> Task item: Rewrite the rows below as a numbered list, skipping blank lines and leaving out the pictures.

> Material provided:
____

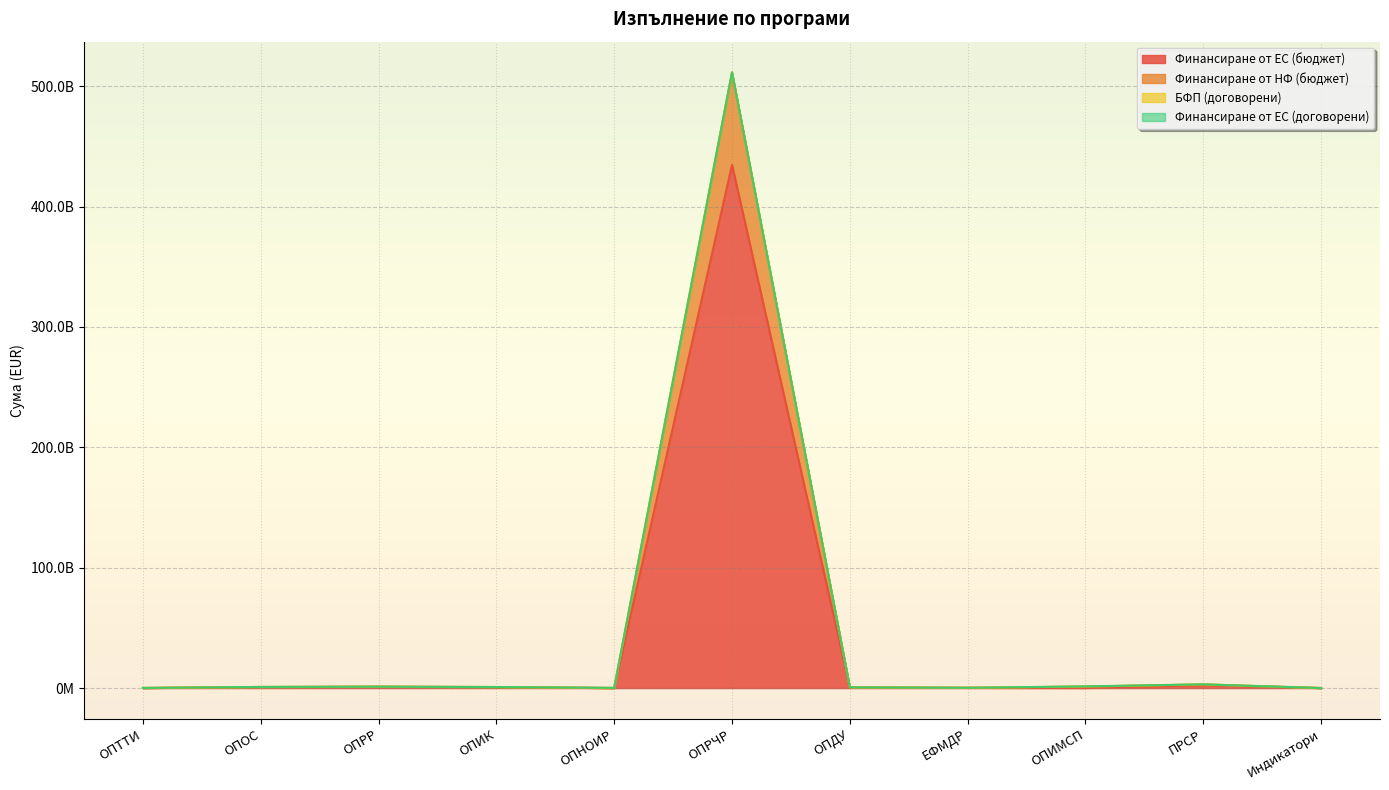

Between ОПРЧР and ОПДУ, which series saw the biggest shift?

Финансиране от НФ (бюджет)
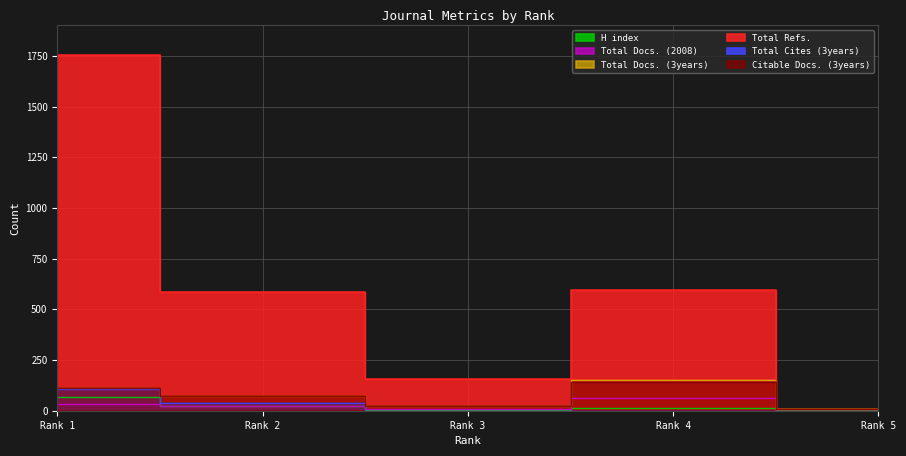

At which category is the sum across all series the highest?

Rank 1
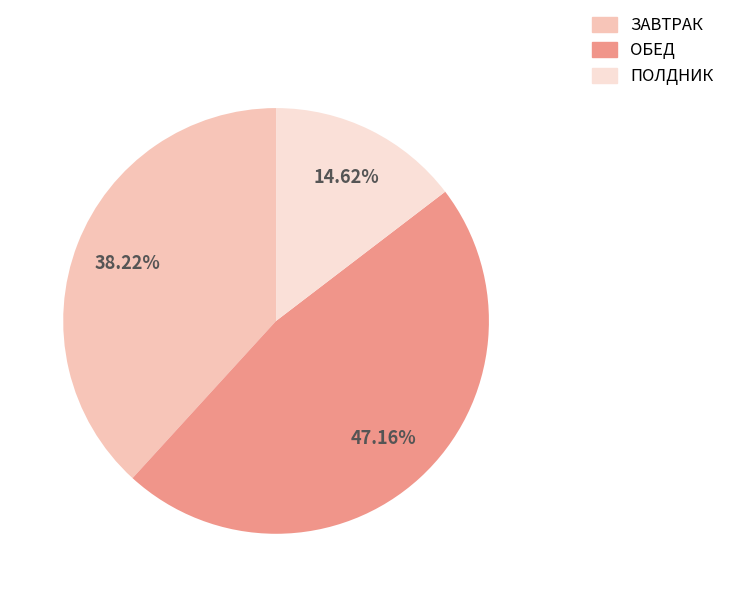

Is the sum of ОБЕД and ЗАВТРАК greater than half?

Yes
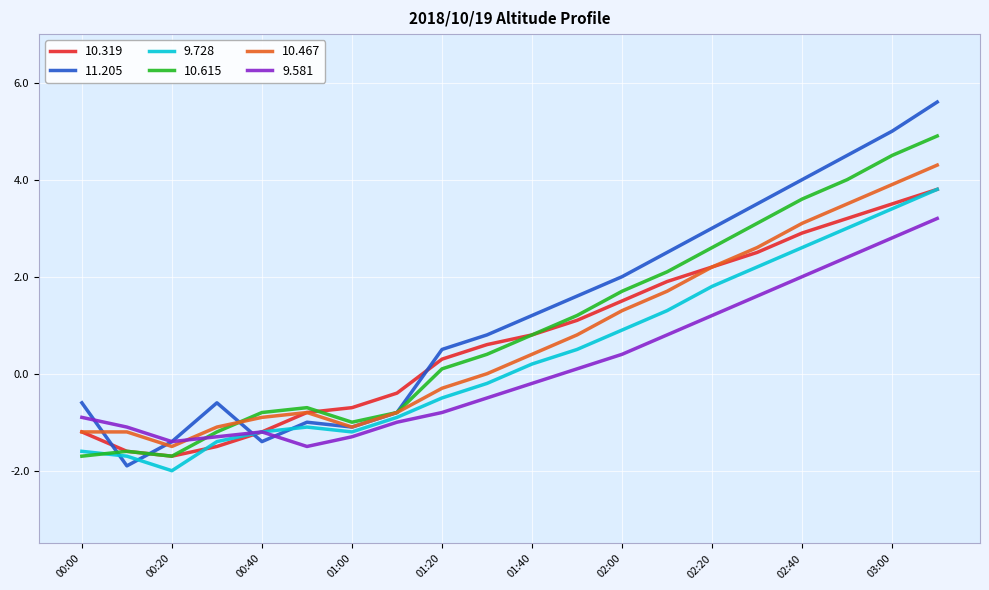

True or false: 9.728 and 10.467 cross at least once.

False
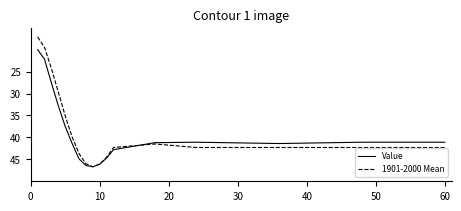

What is the minimum value for 1901-2000 Mean?

17.1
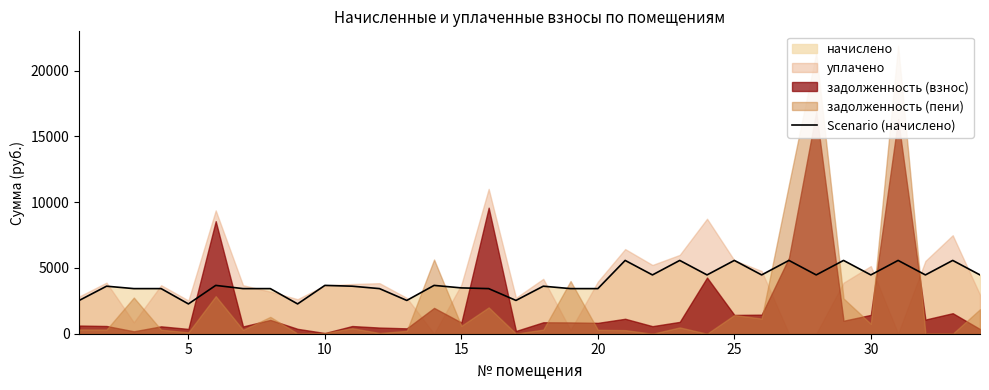

How many interior local valleys (lower than both neighbors) does the data have?

10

____

> Response:
1. Between ОПРЧР and ОПДУ, which series saw the biggest shift?
2. Финансиране от НФ (бюджет)
3. At which category is the sum across all series the highest?
4. Rank 1
5. Is the sum of ОБЕД and ЗАВТРАК greater than half?
6. Yes
7. True or false: 9.728 and 10.467 cross at least once.
8. False
9. What is the minimum value for 1901-2000 Mean?
10. 17.1
11. How many interior local valleys (lower than both neighbors) does the data have?
12. 10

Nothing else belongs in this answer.